Applying Fink’s Guide to the HS Level

Backward design based curriculum isn’t a new practice for me, but the readings for this week made me realize that I was not exactly designing my class backward and that could have had an effect on my students’ understanding of the material. Of course, I was also teaching high school where you have to meet grade level requirements, department requirements, administrative requirements (those damn several survey forms!), state requirements (love those SOLs) and day-to-day responsibilities (attendance, homework checks, general classroom behavior management). With all that’s demanded of you and the seemingly constant interruptions (fire drills, student rights and responsibilities mandates, elections, club fairs, pep rallies) it felt impossible to fit everything in!

Since I plan on going back to work in a few years, I was curious to see if Dr. Fink’s essay, “A Self-Directed Guide to Designing Courses for Significant Learning,” could be adapted to use in high school. His essay makes it clear that his approach is geared toward a college-level course, but backwards design is used in high school too, so I was most interested in whether or not his techniques were applicable to 9-12 courses. I decided yes and no.
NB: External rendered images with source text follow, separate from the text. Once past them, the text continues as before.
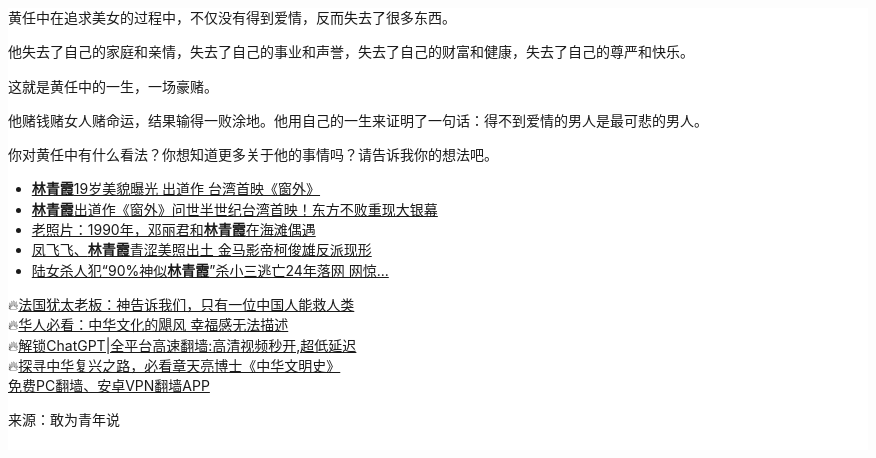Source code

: <p>黄任中在追求美女的过程中，不仅没有得到爱情，反而失去了很多东西。</p> <p>他失去了自己的家庭和亲情，失去了自己的事业和声誉，失去了自己的财富和健康，失去了自己的尊严和快乐。</p> <p>这就是黄任中的一生，一场豪赌。</p> <p>他赌钱赌女人赌命运，结果输得一败涂地。他用自己的一生来证明了一句话：得不到爱情的男人是最可悲的男人。</p> <p>你对黄任中有什么看法？你想知道更多关于他的事情吗？请告诉我你的想法吧。</p> <ul class='op-related-articles' title='相关阅读'> <li><a href='https://www.bannedbook.org/bnews/yule/20231008/1943966.html' target='_blank'><b>林青霞</b>19岁美貌曝光 出道作 台湾首映《窗外》</a></li> <li><a href='https://www.bannedbook.org/bnews/yule/20231007/1943633.html' target='_blank'><b>林青霞</b>出道作《窗外》问世半世纪台湾首映！东方不败重现大银幕</a></li> <li><a href='https://www.bannedbook.org/bnews/yule/20230919/1935552.html' target='_blank'>老照片：1990年，邓丽君和<b>林青霞</b>在海滩偶遇</a></li> <li><a href='https://www.bannedbook.org/bnews/yule/20230901/1928047.html' target='_blank'>凤飞飞、<b>林青霞</b>青涩美照出土 金马影帝柯俊雄反派现形</a></li> <li><a href='https://www.bannedbook.org/bnews/cbnews/20230730/1913977.html' target='_blank'>陆女杀人犯“90%神似<b>林青霞</b>”杀小三逃亡24年落网 网惊...</a></li> </ul> <p class="texttj"> 🔥<a href="https://www.bannedbook.org/bnews/ssgc/20230219/1850782.html" target="_blank">法国犹太老板：神告诉我们，只有一位中国人能救人类</a><br/> 🔥<a href="https://www.bannedbook.org/bnews/comments/20220220/1694796.html" target="_blank">华人必看：中华文化的飓风 幸福感无法描述</a><br/> 🔥<a href="https://github.com/bannedbook/fanqiang/wiki/V2ray%E6%9C%BA%E5%9C%BA" target="_blank">解锁ChatGPT|全平台高速翻墙:高清视频秒开,超低延迟</a><br/> 🔥<a href="https://www.bannedbook.org/bnews/comments/20220808/1768773.html" target="_blank">探寻中华复兴之路，必看章天亮博士《中华文明史》</a><br/> <a href="https://github.com/bannedbook/fanqiang/wiki/%E7%A6%81%E9%97%BB%E7%BD%91%E5%AE%89%E5%8D%93%E7%BF%BB%E5%A2%99%E6%96%B0%E9%97%BBAPP" target="_blank">免费PC翻墙、安卓VPN翻墙APP</a><br/> </p> <p class="src-info">来源：敢为青年说 </p><a name='sharetosocial'></a> <div style="margin-bottom:5px;padding-bottom:5px;clear:both"> <div id="archive-pix-1" class="banner-ads">  <div id="27602x728x90x621x_ADSLOT1" clicktrack="%%CLICK_URL_ESC%%"></div>   </div> <div id="archive-pix-2" class="banner-ads">  <div id="27556x300x250x621x_ADSLOT1" clicktrack="%%CLICK_URL_ESC%%" style="margin:0 auto;text-align:center"></div>   </div> </div>  <div id="archive-pix-1" class="banner-ads">  <div id="27603x728x90x621x_ADSLOT1" clicktrack="%%CLICK_URL_ESC%%"></div>   </div> </div> 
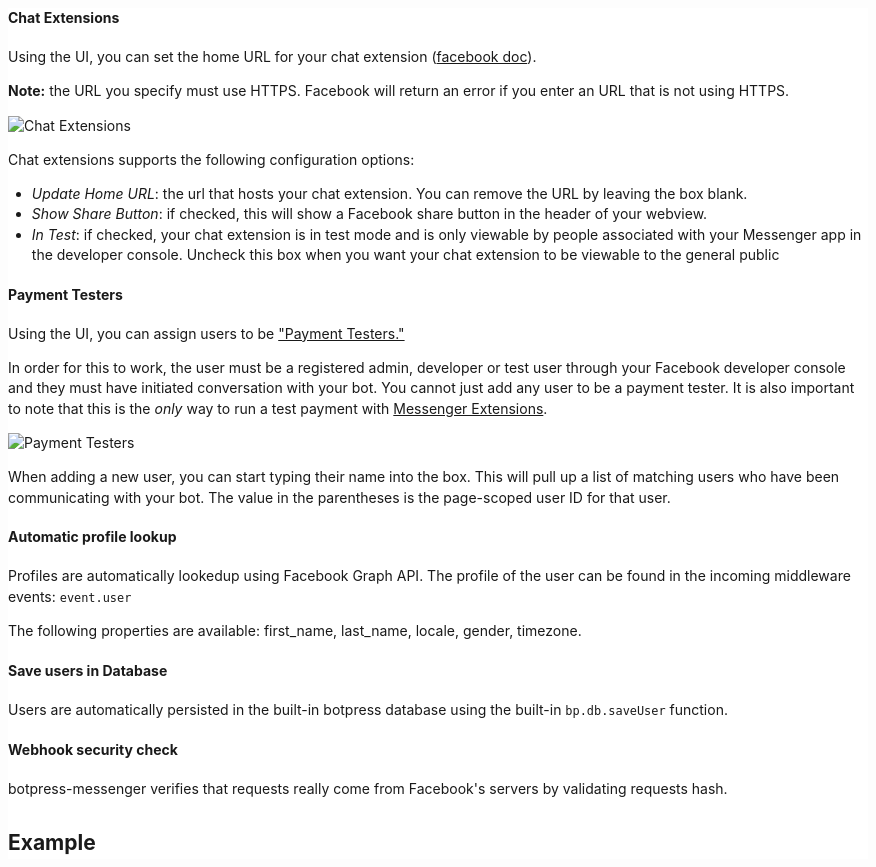#### Chat Extensions

Using the UI, you can set the home URL for your chat extension ([facebook doc](https://developers.facebook.com/docs/messenger-platform/guides/chat-extensions)).

**Note:** the URL you specify must use HTTPS.  Facebook will return an error if you enter an URL that is not using HTTPS.

<img alt="Chat Extensions" src='/assets/chat-extensions.png' width='600px'/>

Chat extensions supports the following configuration options:
  - *Update Home URL*: the url that hosts your chat extension.  You can remove the URL by leaving the box blank.
  - *Show Share Button*: if checked, this will show a Facebook share button in the header of your webview.
  - *In Test*: if checked, your chat extension is in test mode and is only viewable by people associated with your Messenger app in the developer console.  Uncheck this box when you want your chat extension to be viewable to the general public

#### Payment Testers
Using the UI, you can assign users to be ["Payment Testers."](https://developers.facebook.com/docs/messenger-platform/thread-settings/payment#payment_test_users)

In order for this to work, the user must be a registered admin, developer or test user through your Facebook developer console and they must have initiated conversation with your bot.  You cannot just add any user to be a payment tester.  It is also important to note that this is the *only* way to run a test payment with [Messenger Extensions](https://developers.facebook.com/docs/messenger-platform/webview).

<img alt="Payment Testers" src='/assets/payment_testers.png' width='600px'/>

When adding a new user, you can start typing their name into the box.  This will pull up a list of matching users who have been communicating with your bot.  The value in the parentheses is the page-scoped user ID for that user.

#### Automatic profile lookup

Profiles are automatically lookedup using Facebook Graph API. The profile of the user can be found in the incoming middleware events: `event.user`

The following properties are available: first_name, last_name, locale, gender, timezone.

#### Save users in Database

Users are automatically persisted in the built-in botpress database using the built-in `bp.db.saveUser` function.

#### Webhook security check

botpress-messenger verifies that requests really come from Facebook's servers by validating requests hash.

## Example
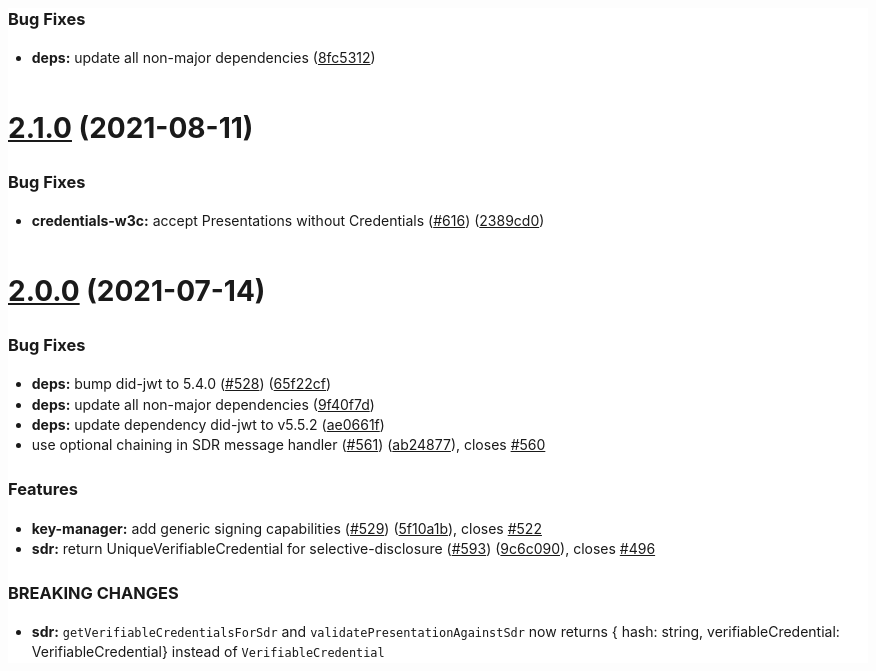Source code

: 
### Bug Fixes

* **deps:** update all non-major dependencies ([8fc5312](https://github.com/uport-project/veramo/commit/8fc53120498ce2982e8ec640e00bbb03f6f4204e))





# [2.1.0](https://github.com/uport-project/veramo/compare/v2.0.1...v2.1.0) (2021-08-11)


### Bug Fixes

* **credentials-w3c:** accept Presentations without Credentials ([#616](https://github.com/uport-project/veramo/issues/616)) ([2389cd0](https://github.com/uport-project/veramo/commit/2389cd0df080e968ee320d66fabf2e8a7b51ba47))





# [2.0.0](https://github.com/uport-project/veramo/compare/v1.2.2...v2.0.0) (2021-07-14)


### Bug Fixes

* **deps:** bump did-jwt to 5.4.0 ([#528](https://github.com/uport-project/veramo/issues/528)) ([65f22cf](https://github.com/uport-project/veramo/commit/65f22cf6dcca48b5bb35331894536a2a567a1189))
* **deps:** update all non-major dependencies ([9f40f7d](https://github.com/uport-project/veramo/commit/9f40f7d8b2a67e112b7ef2322ba887ee9033646c))
* **deps:** update dependency did-jwt to v5.5.2 ([ae0661f](https://github.com/uport-project/veramo/commit/ae0661fc5b225f80ebb102db60d55822b4786bce))
* use optional chaining in SDR message handler ([#561](https://github.com/uport-project/veramo/issues/561)) ([ab24877](https://github.com/uport-project/veramo/commit/ab24877f941c37f1042fdc23683b1292b7f5bdc7)), closes [#560](https://github.com/uport-project/veramo/issues/560)


### Features

* **key-manager:** add generic signing capabilities ([#529](https://github.com/uport-project/veramo/issues/529)) ([5f10a1b](https://github.com/uport-project/veramo/commit/5f10a1bcea214cb593de12fa6ec3a91b3cb712bb)), closes [#522](https://github.com/uport-project/veramo/issues/522)
* **sdr:** return UniqueVerifiableCredential for selective-disclosure ([#593](https://github.com/uport-project/veramo/issues/593)) ([9c6c090](https://github.com/uport-project/veramo/commit/9c6c0906607bc8f415042d3a855a2dd23a097725)), closes [#496](https://github.com/uport-project/veramo/issues/496)


### BREAKING CHANGES

* **sdr:** `getVerifiableCredentialsForSdr` and `validatePresentationAgainstSdr` now returns { hash: string, verifiableCredential: VerifiableCredential} instead of `VerifiableCredential`

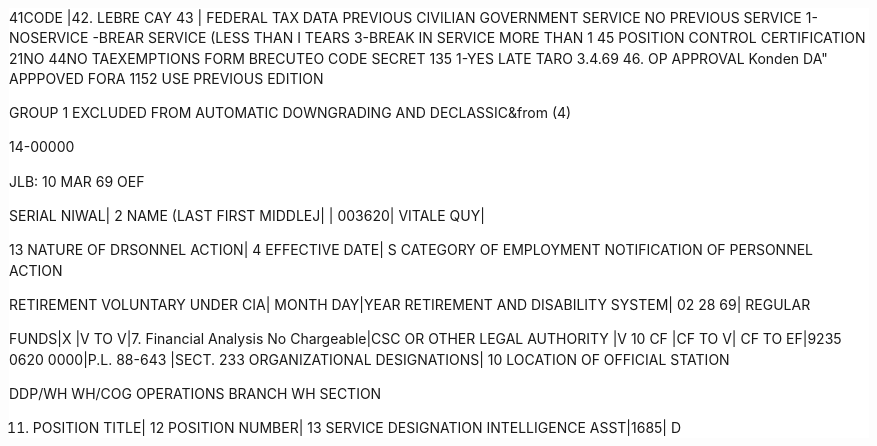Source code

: 41CODE |42. LEBRE CAY 43 | FEDERAL TAX DATA
PREVIOUS CIVILIAN GOVERNMENT SERVICE
NO PREVIOUS SERVICE
1-NOSERVICE
-BREAR SERVICE (LESS THAN I TEARS
3-BREAK IN SERVICE MORE THAN 1
45 POSITION CONTROL CERTIFICATION
21NO
44NO TAEXEMPTIONS
FORM BRECUTEO CODE
SECRET
135
1-YES
LATE TARO
3.4.69
46. OP APPROVAL
Konden
DA" APPPOVED
FORA 1152
USE PREVIOUS EDITION

GROUP 1
EXCLUDED FROM AUTOMATIC DOWNGRADING
AND DECLASSIC&from
(4)

14-00000

JLB: 10 MAR 69
OEF

SERIAL NIWAL| 2 NAME (LAST FIRST MIDDLEJ| |
003620| VITALE QUY|

13 NATURE OF DRSONNEL ACTION| 4 EFFECTIVE DATE| S CATEGORY OF EMPLOYMENT
NOTIFICATION OF PERSONNEL ACTION

RETIREMENT VOLUNTARY UNDER CIA| MONTH DAY|YEAR
RETIREMENT AND DISABILITY SYSTEM| 02 28 69| REGULAR

FUNDS|X |V TO V|7. Financial Analysis No Chargeable|CSC OR OTHER LEGAL AUTHORITY
|V 10 CF
|CF TO V| CF TO EF|9235 0620 0000|P.L. 88-643
|SECT. 233
ORGANIZATIONAL DESIGNATIONS| 10 LOCATION OF OFFICIAL STATION

DDP/WH
WH/COG
OPERATIONS BRANCH
WH SECTION

11. POSITION TITLE| 12 POSITION NUMBER| 13 SERVICE DESIGNATION
INTELLIGENCE ASST|1685| D

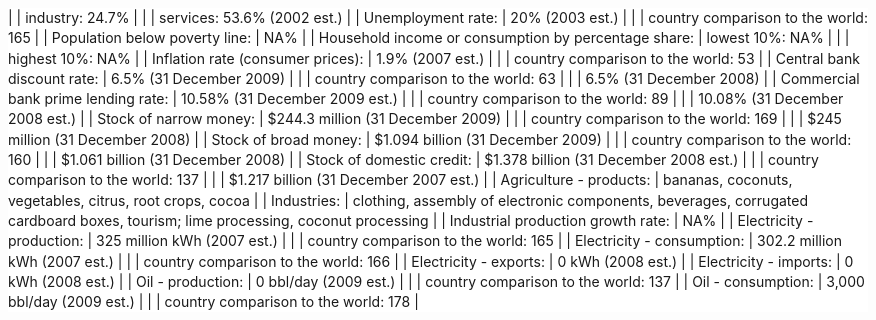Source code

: | | industry: 24.7% |
| | services: 53.6% (2002 est.) |
| Unemployment rate: | 20% (2003 est.) |
| | country comparison to the world: 165 |
| Population below poverty line: | NA% |
| Household income or consumption by percentage share: | lowest 10%: NA% |
| | highest 10%: NA% |
| Inflation rate (consumer prices): | 1.9% (2007 est.) |
| | country comparison to the world: 53 |
| Central bank discount rate: | 6.5% (31 December 2009) |
| | country comparison to the world: 63 |
| | 6.5% (31 December 2008) |
| Commercial bank prime lending rate: | 10.58% (31 December 2009 est.) |
| | country comparison to the world: 89 |
| | 10.08% (31 December 2008 est.) |
| Stock of narrow money: | $244.3 million (31 December 2009) |
| | country comparison to the world: 169 |
| | $245 million (31 December 2008) |
| Stock of broad money: | $1.094 billion (31 December 2009) |
| | country comparison to the world: 160 |
| | $1.061 billion (31 December 2008) |
| Stock of domestic credit: | $1.378 billion (31 December 2008 est.) |
| | country comparison to the world: 137 |
| | $1.217 billion (31 December 2007 est.) |
| Agriculture - products: | bananas, coconuts, vegetables, citrus, root crops, cocoa |
| Industries: | clothing, assembly of electronic components, beverages, corrugated cardboard boxes, tourism; lime processing, coconut processing |
| Industrial production growth rate: | NA% |
| Electricity - production: | 325 million kWh (2007 est.) |
| | country comparison to the world: 165 |
| Electricity - consumption: | 302.2 million kWh (2007 est.) |
| | country comparison to the world: 166 |
| Electricity - exports: | 0 kWh (2008 est.) |
| Electricity - imports: | 0 kWh (2008 est.) |
| Oil - production: | 0 bbl/day (2009 est.) |
| | country comparison to the world: 137 |
| Oil - consumption: | 3,000 bbl/day (2009 est.) |
| | country comparison to the world: 178 |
Yes, you could take major topics in the course and spread them out throughout the year, but I feel like most teachers do that; we call them units. It got me thinking though, that my units were based on core literature readings. I’d have a To Kill a Mockingbird unit and an Of Mice and Men unit and center activities around the literature. What I think Fink was getting at was that perhaps the “Learning Goals” should drive the coverage rather than the literature driving the course coverage.

One of the main problems with applying his step by step process is that it is so in-depth that it would be really difficult to plan out an entire school year. A college semester is about 15 weeks whereas a k-12 school year is about 40. You could plan quarter by quarter or semester by semester, but there’d still be a level of planning for the next quarter/semester involved; it’s hard to do one without the other.

There are other issues with applying his course design plan (FIDeLity assessments for 150 students?) to a high school class that I won’t get into, but I appreciate his approach. It’s clear (well, clear-ish. what’s he mean by an authentic project on page 19?), it has charts to help plan, and it makes sense.